Top of Available data

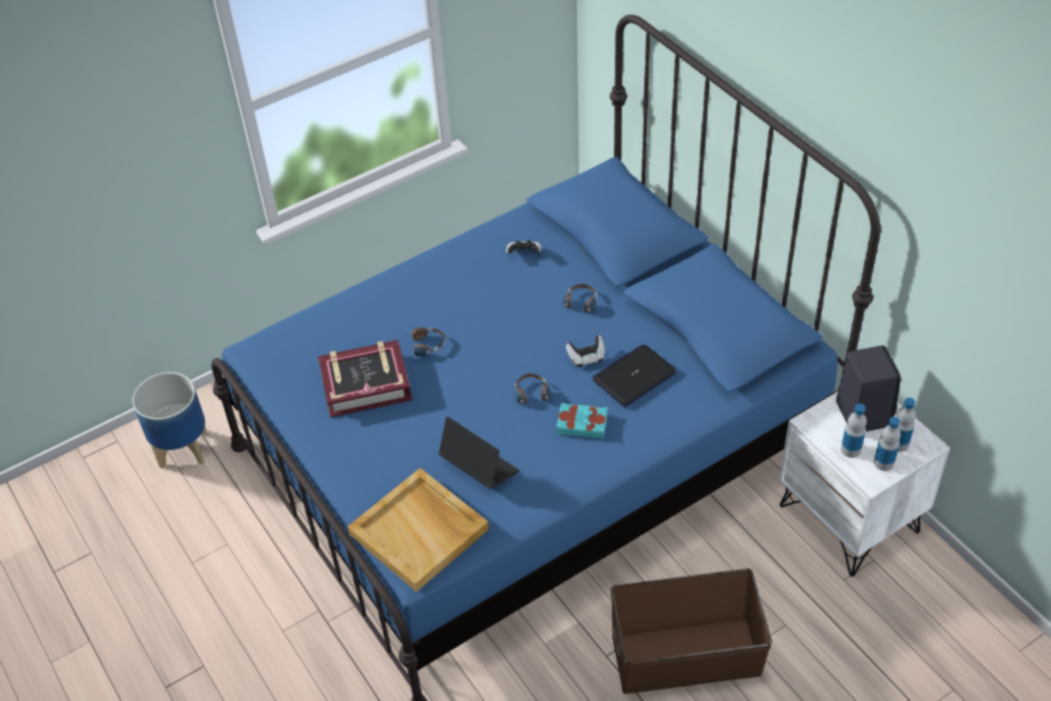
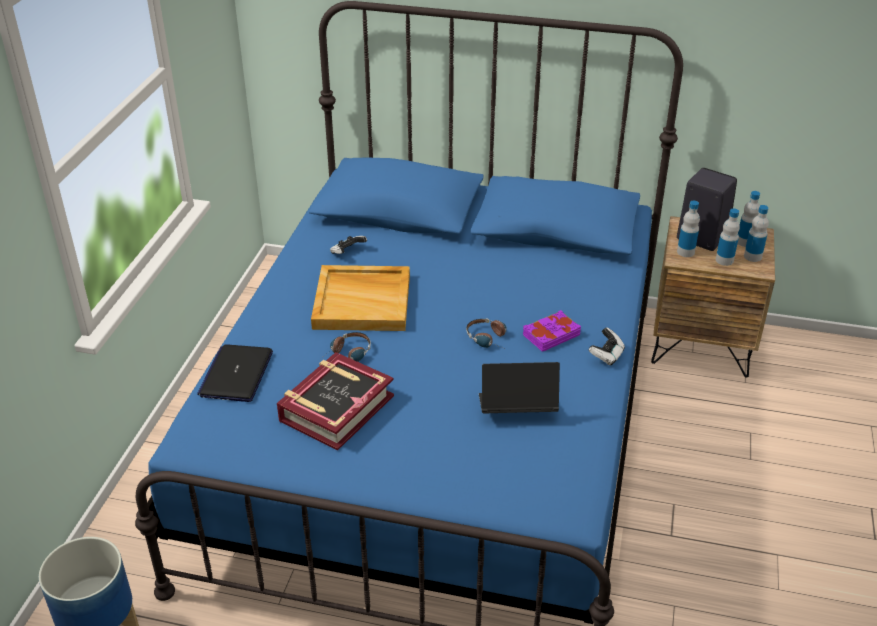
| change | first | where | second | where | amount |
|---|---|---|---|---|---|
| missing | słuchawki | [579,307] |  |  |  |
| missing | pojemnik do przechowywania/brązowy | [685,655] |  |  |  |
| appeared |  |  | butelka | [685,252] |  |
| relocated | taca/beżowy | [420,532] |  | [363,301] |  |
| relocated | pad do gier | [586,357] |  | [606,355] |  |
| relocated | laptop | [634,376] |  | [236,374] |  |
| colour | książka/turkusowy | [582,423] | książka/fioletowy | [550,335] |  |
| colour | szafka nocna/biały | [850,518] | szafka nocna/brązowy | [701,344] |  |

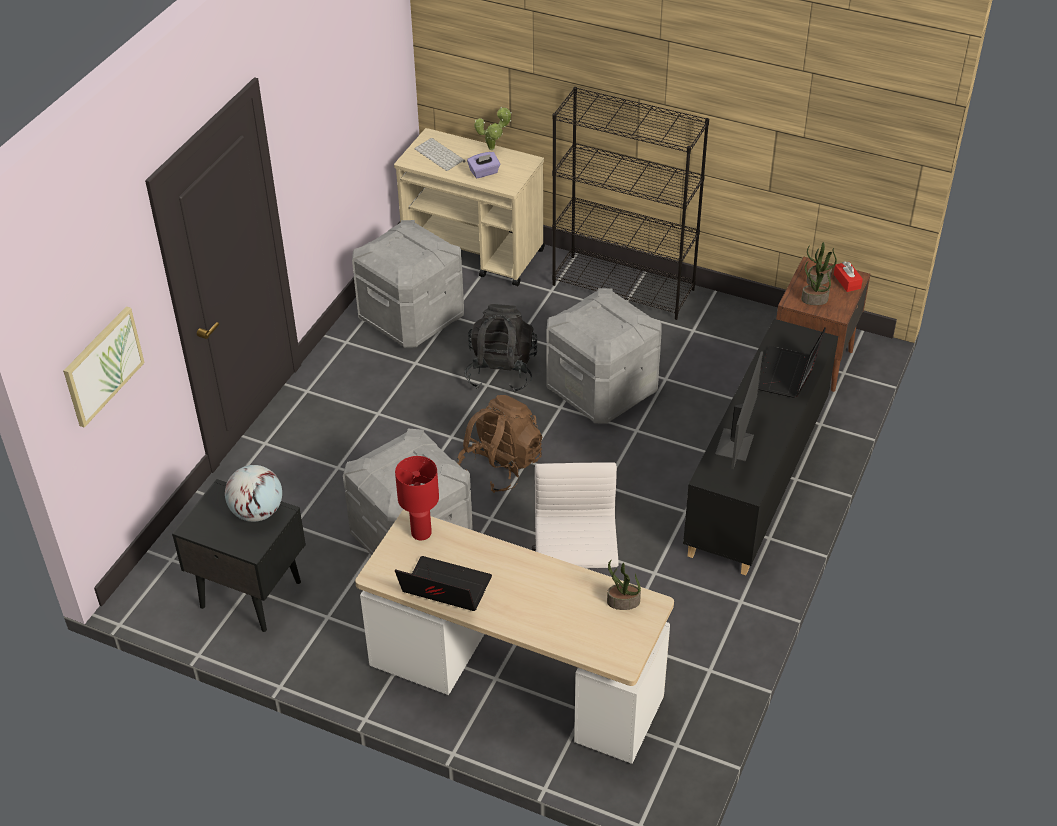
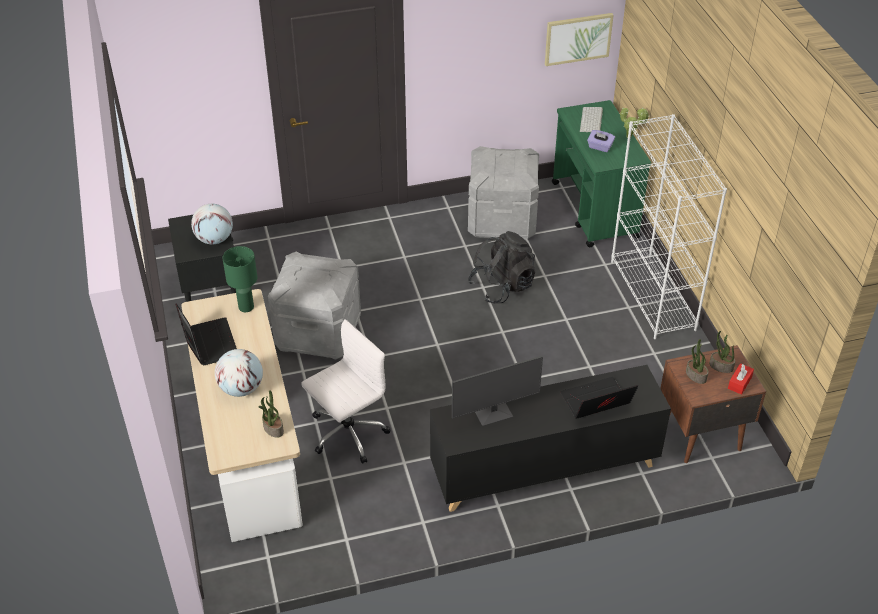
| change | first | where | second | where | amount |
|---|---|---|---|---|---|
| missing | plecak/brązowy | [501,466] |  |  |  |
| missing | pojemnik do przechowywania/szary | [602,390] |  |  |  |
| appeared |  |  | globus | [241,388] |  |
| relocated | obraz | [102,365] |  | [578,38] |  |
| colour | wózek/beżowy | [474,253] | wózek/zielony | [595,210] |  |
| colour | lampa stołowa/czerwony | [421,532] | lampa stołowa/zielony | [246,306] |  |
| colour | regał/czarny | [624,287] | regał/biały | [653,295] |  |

Bottom of Available data

▶ Exercise aim:
Output nothing except an exact copy of the records above, with the images left out.

▶ Task solution:
| change | first | where | second | where | amount |
|---|---|---|---|---|---|
| missing | słuchawki | [579,307] |  |  |  |
| missing | pojemnik do przechowywania/brązowy | [685,655] |  |  |  |
| appeared |  |  | butelka | [685,252] |  |
| relocated | taca/beżowy | [420,532] |  | [363,301] |  |
| relocated | pad do gier | [586,357] |  | [606,355] |  |
| relocated | laptop | [634,376] |  | [236,374] |  |
| colour | książka/turkusowy | [582,423] | książka/fioletowy | [550,335] |  |
| colour | szafka nocna/biały | [850,518] | szafka nocna/brązowy | [701,344] |  |

| change | first | where | second | where | amount |
|---|---|---|---|---|---|
| missing | plecak/brązowy | [501,466] |  |  |  |
| missing | pojemnik do przechowywania/szary | [602,390] |  |  |  |
| appeared |  |  | globus | [241,388] |  |
| relocated | obraz | [102,365] |  | [578,38] |  |
| colour | wózek/beżowy | [474,253] | wózek/zielony | [595,210] |  |
| colour | lampa stołowa/czerwony | [421,532] | lampa stołowa/zielony | [246,306] |  |
| colour | regał/czarny | [624,287] | regał/biały | [653,295] |  |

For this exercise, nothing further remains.